:: Cel zadania ::
Zaktualizuj linie od tej, w której stoi „on Thursday relative”, aż do ostatniej linii włącznie, zamieniając „hour lines” na „time gridlines” i nie zmieniając niczego więcej. Podaj wyłącznie te linie.
____________
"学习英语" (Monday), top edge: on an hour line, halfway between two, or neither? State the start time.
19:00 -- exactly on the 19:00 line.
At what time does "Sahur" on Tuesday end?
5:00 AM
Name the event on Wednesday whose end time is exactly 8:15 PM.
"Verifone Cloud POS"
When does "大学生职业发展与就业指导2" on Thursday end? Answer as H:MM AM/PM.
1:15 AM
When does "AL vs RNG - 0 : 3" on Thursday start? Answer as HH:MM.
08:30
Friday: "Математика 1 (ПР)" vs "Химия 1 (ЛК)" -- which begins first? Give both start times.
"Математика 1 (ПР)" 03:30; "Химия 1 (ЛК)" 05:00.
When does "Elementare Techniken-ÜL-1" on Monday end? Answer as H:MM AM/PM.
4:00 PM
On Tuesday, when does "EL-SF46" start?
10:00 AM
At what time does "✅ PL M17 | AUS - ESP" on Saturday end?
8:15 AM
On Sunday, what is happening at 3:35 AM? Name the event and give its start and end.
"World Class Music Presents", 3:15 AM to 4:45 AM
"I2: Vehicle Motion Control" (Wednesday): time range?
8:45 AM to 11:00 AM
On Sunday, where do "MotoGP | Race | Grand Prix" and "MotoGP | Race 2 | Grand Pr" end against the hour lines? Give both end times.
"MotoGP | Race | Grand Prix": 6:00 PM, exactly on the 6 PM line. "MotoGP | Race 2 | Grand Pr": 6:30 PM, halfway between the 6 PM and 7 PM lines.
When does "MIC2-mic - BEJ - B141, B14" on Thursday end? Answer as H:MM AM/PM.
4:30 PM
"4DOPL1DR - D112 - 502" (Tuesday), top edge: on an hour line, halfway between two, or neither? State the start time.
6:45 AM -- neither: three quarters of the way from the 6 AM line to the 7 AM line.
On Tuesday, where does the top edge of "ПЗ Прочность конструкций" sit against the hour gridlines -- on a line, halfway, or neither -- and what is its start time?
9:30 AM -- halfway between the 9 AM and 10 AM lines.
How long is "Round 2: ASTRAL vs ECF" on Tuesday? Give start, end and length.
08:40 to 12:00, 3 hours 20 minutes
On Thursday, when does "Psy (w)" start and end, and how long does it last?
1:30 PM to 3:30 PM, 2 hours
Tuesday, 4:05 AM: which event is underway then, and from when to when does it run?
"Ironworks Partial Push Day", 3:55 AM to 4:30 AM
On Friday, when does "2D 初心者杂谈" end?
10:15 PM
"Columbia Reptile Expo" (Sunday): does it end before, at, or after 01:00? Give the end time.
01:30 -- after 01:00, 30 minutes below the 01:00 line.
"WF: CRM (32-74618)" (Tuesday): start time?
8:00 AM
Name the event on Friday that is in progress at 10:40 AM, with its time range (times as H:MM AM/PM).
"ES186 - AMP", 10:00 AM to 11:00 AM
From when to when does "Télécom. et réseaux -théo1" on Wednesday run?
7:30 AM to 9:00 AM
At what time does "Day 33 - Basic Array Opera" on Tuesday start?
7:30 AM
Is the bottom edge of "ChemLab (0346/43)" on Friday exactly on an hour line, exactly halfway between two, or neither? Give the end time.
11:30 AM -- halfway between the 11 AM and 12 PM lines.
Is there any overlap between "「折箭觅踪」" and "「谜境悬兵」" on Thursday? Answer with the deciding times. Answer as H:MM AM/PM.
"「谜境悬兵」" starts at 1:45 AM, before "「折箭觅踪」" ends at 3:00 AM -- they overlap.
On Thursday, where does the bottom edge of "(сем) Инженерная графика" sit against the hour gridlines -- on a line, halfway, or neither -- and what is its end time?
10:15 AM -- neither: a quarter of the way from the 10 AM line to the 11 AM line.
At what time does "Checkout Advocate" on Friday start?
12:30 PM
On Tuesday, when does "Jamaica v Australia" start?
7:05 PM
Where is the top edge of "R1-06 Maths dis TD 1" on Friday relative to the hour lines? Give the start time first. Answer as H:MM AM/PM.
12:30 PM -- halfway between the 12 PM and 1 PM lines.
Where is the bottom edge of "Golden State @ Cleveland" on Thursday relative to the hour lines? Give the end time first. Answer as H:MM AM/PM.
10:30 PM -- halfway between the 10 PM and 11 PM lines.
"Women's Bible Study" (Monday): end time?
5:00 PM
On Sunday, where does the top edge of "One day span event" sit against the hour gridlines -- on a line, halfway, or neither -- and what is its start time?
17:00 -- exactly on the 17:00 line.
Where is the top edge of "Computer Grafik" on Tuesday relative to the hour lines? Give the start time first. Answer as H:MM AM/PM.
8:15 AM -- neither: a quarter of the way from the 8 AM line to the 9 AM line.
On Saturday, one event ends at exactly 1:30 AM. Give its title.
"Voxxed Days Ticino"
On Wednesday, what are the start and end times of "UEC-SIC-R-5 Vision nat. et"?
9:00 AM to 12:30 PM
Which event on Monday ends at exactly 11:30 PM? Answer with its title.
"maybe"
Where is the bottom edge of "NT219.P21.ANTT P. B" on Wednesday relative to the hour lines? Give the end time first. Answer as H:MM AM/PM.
____________
:: Odpowiedź pisemna ::
Where is the bottom edge of "Golden State @ Cleveland" on Thursday relative to the time gridlines? Give the end time first. Answer as H:MM AM/PM.
10:30 PM -- halfway between the 10 PM and 11 PM lines.
"Women's Bible Study" (Monday): end time?
5:00 PM
On Sunday, where does the top edge of "One day span event" sit against the hour gridlines -- on a line, halfway, or neither -- and what is its start time?
17:00 -- exactly on the 17:00 line.
Where is the top edge of "Computer Grafik" on Tuesday relative to the time gridlines? Give the start time first. Answer as H:MM AM/PM.
8:15 AM -- neither: a quarter of the way from the 8 AM line to the 9 AM line.
On Saturday, one event ends at exactly 1:30 AM. Give its title.
"Voxxed Days Ticino"
On Wednesday, what are the start and end times of "UEC-SIC-R-5 Vision nat. et"?
9:00 AM to 12:30 PM
Which event on Monday ends at exactly 11:30 PM? Answer with its title.
"maybe"
Where is the bottom edge of "NT219.P21.ANTT P. B" on Wednesday relative to the time gridlines? Give the end time first. Answer as H:MM AM/PM.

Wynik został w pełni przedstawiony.